In Kiev the situation is as follows: Kiev held by about 15,000 Russian officers and some Ukrainian soldiers under the high commandant Dolgorukov. Skoropadski is still the hetman of Ukrainia. The Germans before they left gave all ammunition and rifles and everything else which they had on hand to Petlyura who used to be the official storekeeper of the Russian Government. He is now head of the Bolsheviks of Ukraine and he is gaining ground; it is feared that he will take Odessa where now only two French regiments are at present. And unless the Allied armies will be able to come to the rescue soon it is expected Kiev also will be taken by the Bolsheviks. Denikin 1 army is far from Kiev; the strength of this army is uncertain but the correct estimate is about 25,000 men. Please do not place very much confidence in it; I have no faith in it.

My colleague, the French Minister, told me yesterday it will be necessary to have a volunteer army in Russia and that means in his opinion that some of the French soldiers object to serving any more, claiming that the war is already ended. General Berthelot expects to engage some Rumanian and Greek troops under French commanding officers, but I am afraid this combination will not work very well.

… further says that in Russia now exists a great organization [agitation?] against the Jews and it is generally believed that the pogrom will take place when the Allied army enters Russia from the south.
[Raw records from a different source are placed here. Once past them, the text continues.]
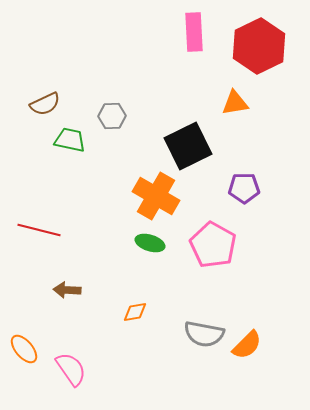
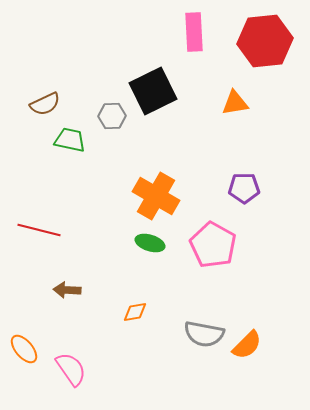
red hexagon: moved 6 px right, 5 px up; rotated 20 degrees clockwise
black square: moved 35 px left, 55 px up
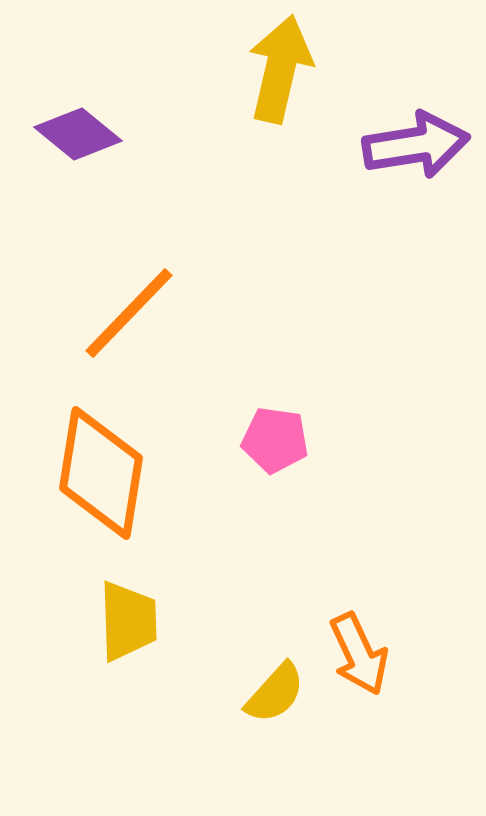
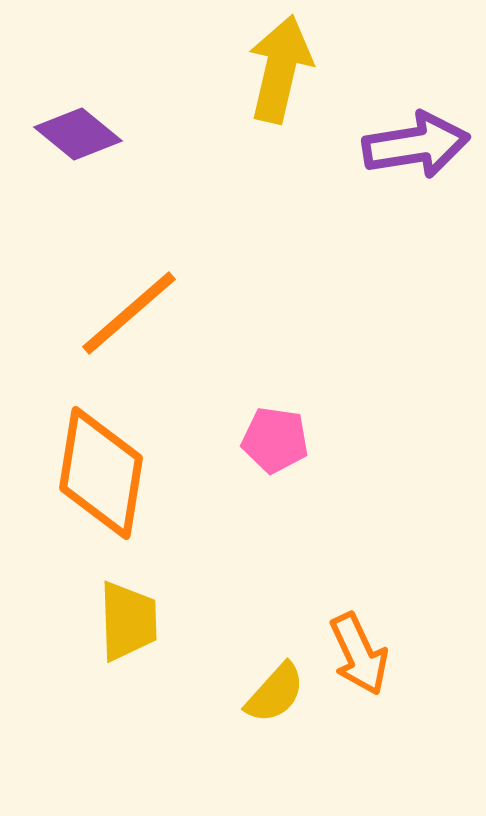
orange line: rotated 5 degrees clockwise
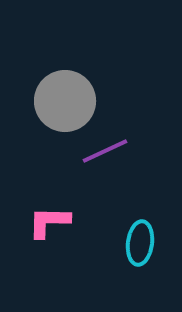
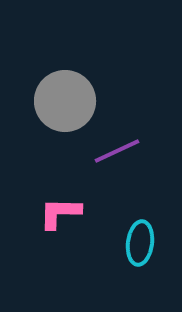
purple line: moved 12 px right
pink L-shape: moved 11 px right, 9 px up
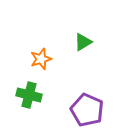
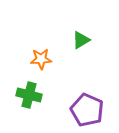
green triangle: moved 2 px left, 2 px up
orange star: rotated 15 degrees clockwise
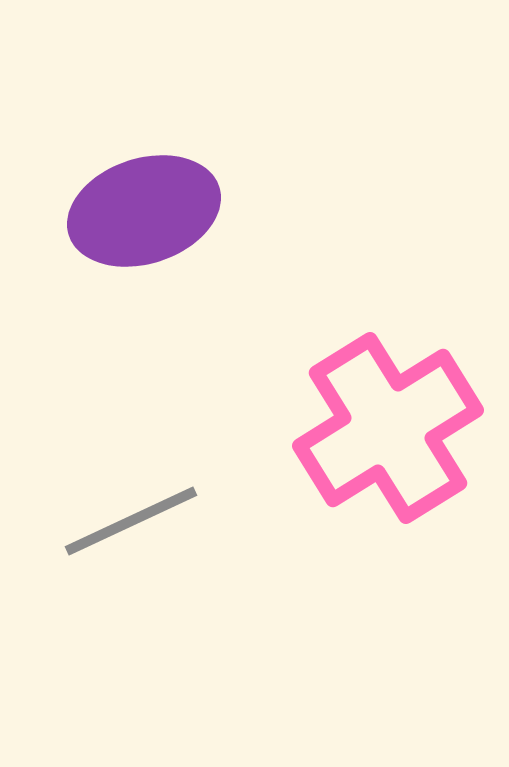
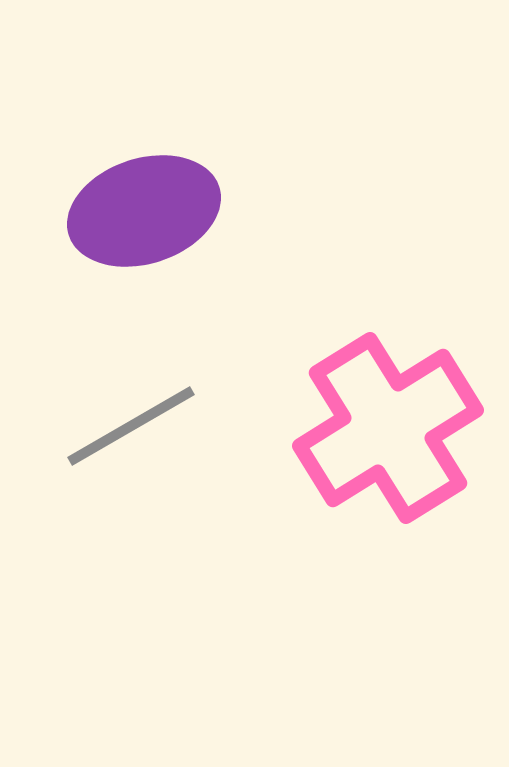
gray line: moved 95 px up; rotated 5 degrees counterclockwise
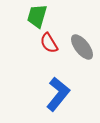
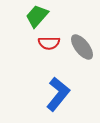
green trapezoid: rotated 25 degrees clockwise
red semicircle: rotated 60 degrees counterclockwise
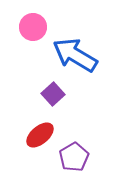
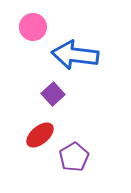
blue arrow: rotated 24 degrees counterclockwise
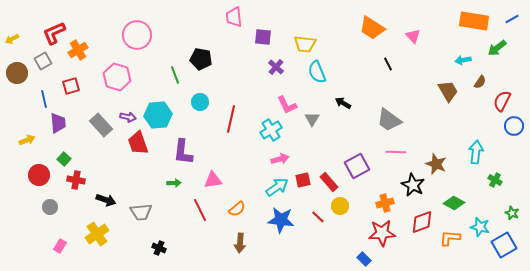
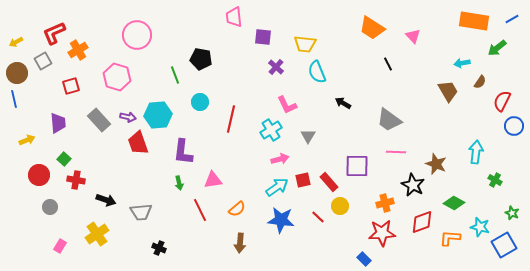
yellow arrow at (12, 39): moved 4 px right, 3 px down
cyan arrow at (463, 60): moved 1 px left, 3 px down
blue line at (44, 99): moved 30 px left
gray triangle at (312, 119): moved 4 px left, 17 px down
gray rectangle at (101, 125): moved 2 px left, 5 px up
purple square at (357, 166): rotated 30 degrees clockwise
green arrow at (174, 183): moved 5 px right; rotated 80 degrees clockwise
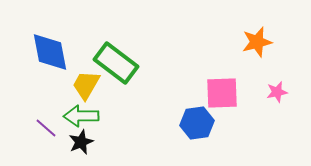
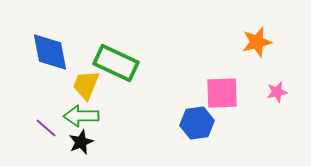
green rectangle: rotated 12 degrees counterclockwise
yellow trapezoid: rotated 8 degrees counterclockwise
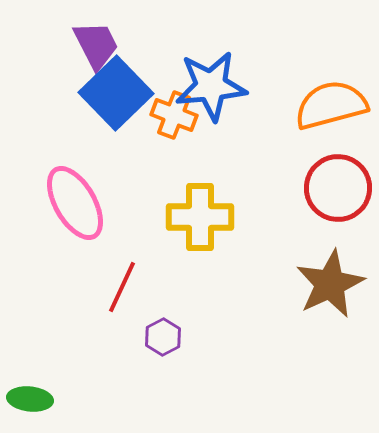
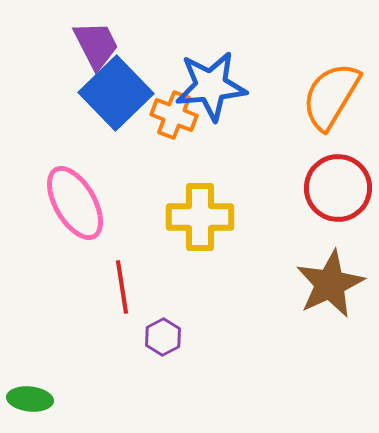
orange semicircle: moved 9 px up; rotated 44 degrees counterclockwise
red line: rotated 34 degrees counterclockwise
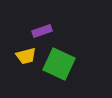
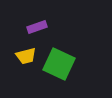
purple rectangle: moved 5 px left, 4 px up
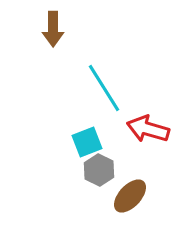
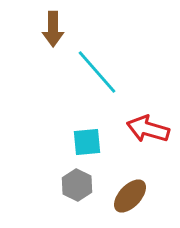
cyan line: moved 7 px left, 16 px up; rotated 9 degrees counterclockwise
cyan square: rotated 16 degrees clockwise
gray hexagon: moved 22 px left, 15 px down
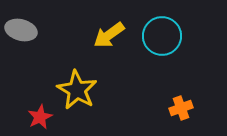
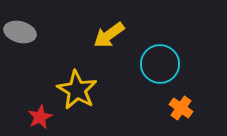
gray ellipse: moved 1 px left, 2 px down
cyan circle: moved 2 px left, 28 px down
orange cross: rotated 35 degrees counterclockwise
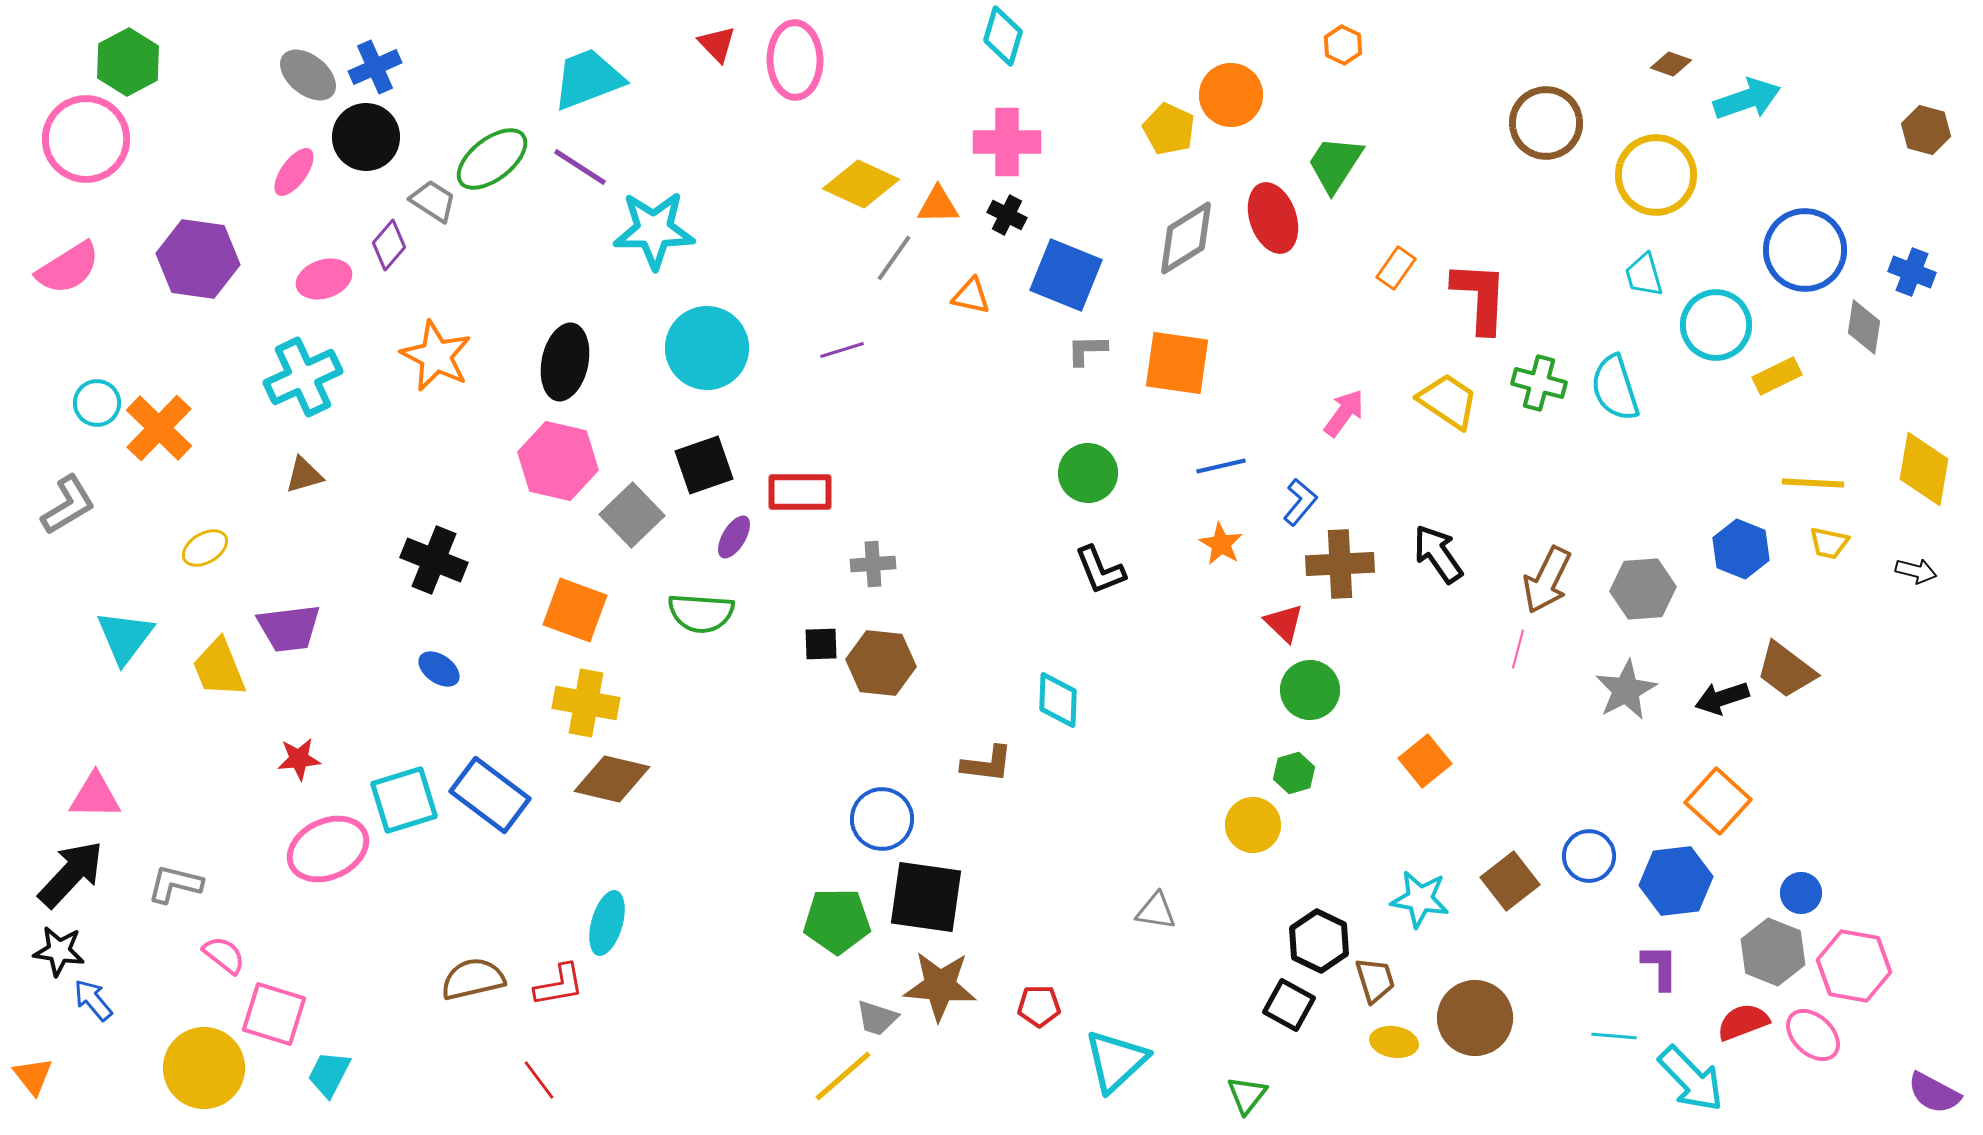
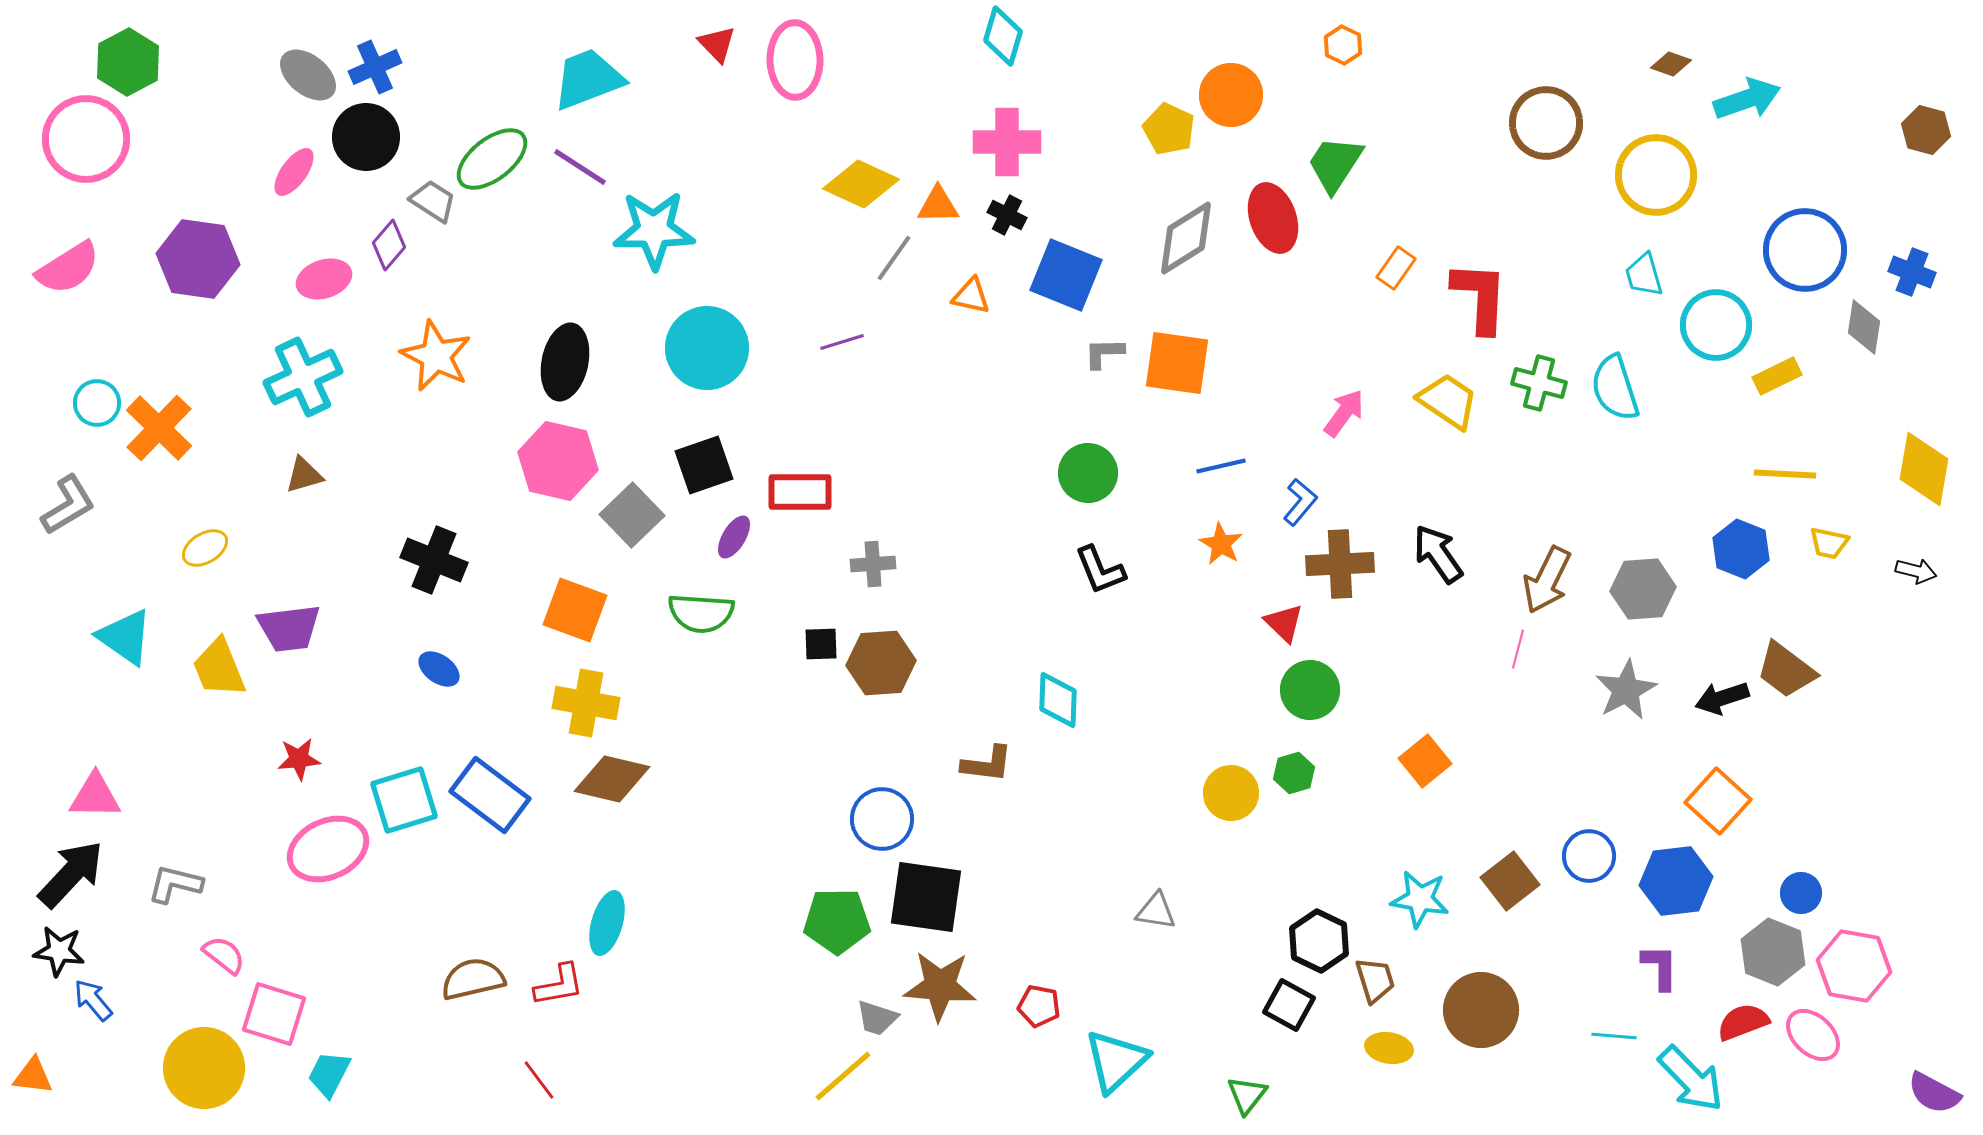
purple line at (842, 350): moved 8 px up
gray L-shape at (1087, 350): moved 17 px right, 3 px down
yellow line at (1813, 483): moved 28 px left, 9 px up
cyan triangle at (125, 637): rotated 32 degrees counterclockwise
brown hexagon at (881, 663): rotated 10 degrees counterclockwise
yellow circle at (1253, 825): moved 22 px left, 32 px up
red pentagon at (1039, 1006): rotated 12 degrees clockwise
brown circle at (1475, 1018): moved 6 px right, 8 px up
yellow ellipse at (1394, 1042): moved 5 px left, 6 px down
orange triangle at (33, 1076): rotated 45 degrees counterclockwise
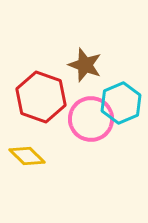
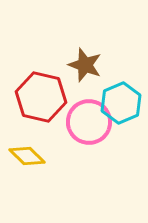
red hexagon: rotated 6 degrees counterclockwise
pink circle: moved 2 px left, 3 px down
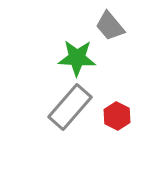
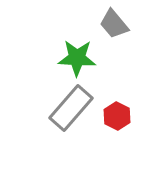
gray trapezoid: moved 4 px right, 2 px up
gray rectangle: moved 1 px right, 1 px down
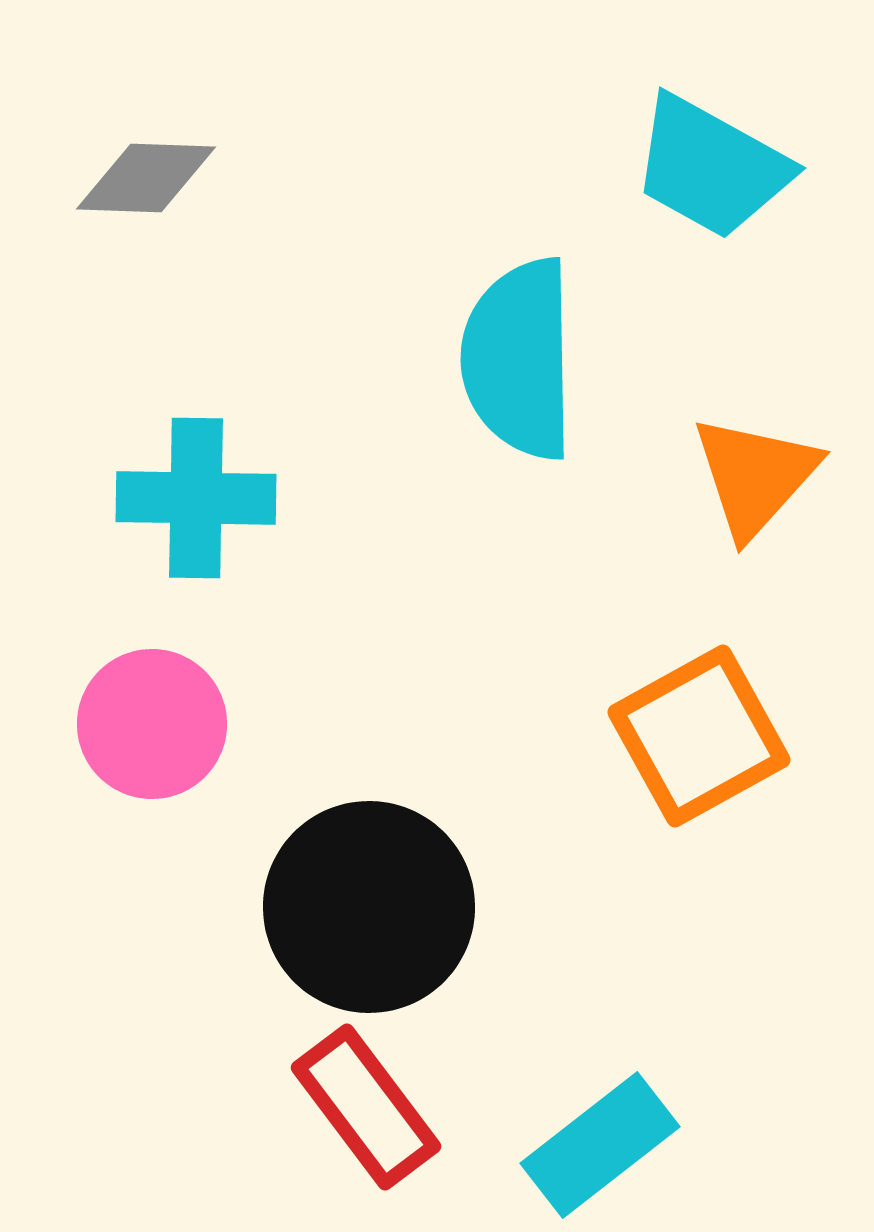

Taking into consideration the steady growth of Bolsheviks, the present situation in Russia is very dangerous. I again ask that our army be sent to Russia for the reasons which I stated in my previous telegrams.

  1. Gen. A. I. Denikin, who was successively chief of staff and commander of the western and of the southwestern fronts under the Provisional Government, had succeeded Kornilov at the head of the Volunteer Army.